──────── Text shown ────────

In our South Park: Snow Day Switch review, we take a look at what new additions make the game enjoyable for long-time fans.

South Park: Snow Day Switch review - Eric Cartmana dressed as a wizard smiling in front of a field of snow

Our Verdict

South Park: Snow Day is an enjoyable experience that offers something a bit different from previous entries, Stick of Truth and Fractured but Whole, through a hack ‘n slash-tyle combat, card-based powers system, and the ability to go on a hilarious adventure with your pals.

I love South Park, and any time there’s a new Southpark game afoot, my interest is instantly piqued, so it’s unsurprising that I jumped at the chance to give Snow Day a try. I know exactly what I’m in for with a South Park. Well, I usually do, but Snow Day offers up a couple of surprises that I absolutely love.

As you can probably guess, a huge snowstorm overtakes the small Colorado town of South Park, leading to the kids participating in an epic make-believe adventure as they celebrate school being canceled (ah, I remember snow days). Yes, this means you can get up to all kinds of shenanigans with Stan, Cartman, Kenny, and Kyle, but as is the case with Stick of Truth and Fractured but Whole, you get to create and play as your own character known as The New Kid.

Snow Day, once again, has you and the kids of South Park on opposing teams as a war breaks out between the humans and the elves. At least you have the Grand Wizard to guide you (yes, Cartman’s persona from Stick of Truth makes a comeback). However, things are a bit different here, with the game offering mechanics unlike those of the previous two entries.

If you’ve played the previous South Park games, you’re likely aware of what you can expect when it comes to combat and gear. You get access to a range of melee and ranged weapons, opening up different attacks for you to use, as well as a range of abilities for you to take advantage of. However, in Snow Day, the abilities come to you through cards, which you can unlock and equip as you play through the game – the very first one you get is ‘fart escape,’ which probably tells you everything you need to know. The game is full of the quintessential South Park humor.

────────

## Things to do
1. Could you retype the Snow Day review from "South Park: Snow Day is" to "I absolutely love."?
2. Can you extend the Snow Day review beyond its last sentence?

──────── Data shown ────────

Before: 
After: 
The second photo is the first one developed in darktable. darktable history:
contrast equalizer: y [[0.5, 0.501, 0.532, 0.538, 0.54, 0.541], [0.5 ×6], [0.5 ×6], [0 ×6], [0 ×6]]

────────

## Responses by task
1.
South Park: Snow Day is an enjoyable experience that offers something a bit different from previous entries, Stick of Truth and Fractured but Whole, through a hack ‘n slash-tyle combat, card-based powers system, and the ability to go on a hilarious adventure with your pals.

I love South Park, and any time there’s a new Southpark game afoot, my interest is instantly piqued, so it’s unsurprising that I jumped at the chance to give Snow Day a try. I know exactly what I’m in for with a South Park. Well, I usually do, but Snow Day offers up a couple of surprises that I absolutely love.

2.
South Park: Snow Day Switch review - two children dressed up and fighting in the snop with cheese puffs flying through the air

You can have multiple cards equipped at once, and you need to choose carefully, as some are for healing, others are for combat, and the odd card might even help you with traversal (yes, that’s what fart escape can do). Of course, you can’t just use your abilities any time you want. To quote Jimmy, you need to be “pissed off,” not a problem, bud; this is my calling in life. To get pissed off, you need to either take some serious damage from the enemy – that certainly does annoy me – or dish some pain yourself.

There is a bar on the screen that indicates just how pissed off you are, and when the bar is low, you’d best draw your weapons and go to town by beating the holy hell out of some enemies. Then, as if getting pissed off, equipping cards, and taking part in some hack ‘n slash-style combat isn’t enough, you also get to use ‘bullshit cards,’ which is perhaps one of my favorite things about the game – yes, that’s because it becomes acceptable for me to say bullshit in this review. Only leaders can play these cards, and they can cause all sorts of issues, often increasing the attack power and health of your foes, though the same goes for you, depending on which card you choose to take into battle.

When you begin a chapter/ encounter, you get to pick which bullshit card you want to put forward, as does your foe. These cards only have a set number of uses, unlike your usual powers, so you need to be wise about when you choose to use them. It’s an interesting mechanic that I enjoy making full use of while in combat.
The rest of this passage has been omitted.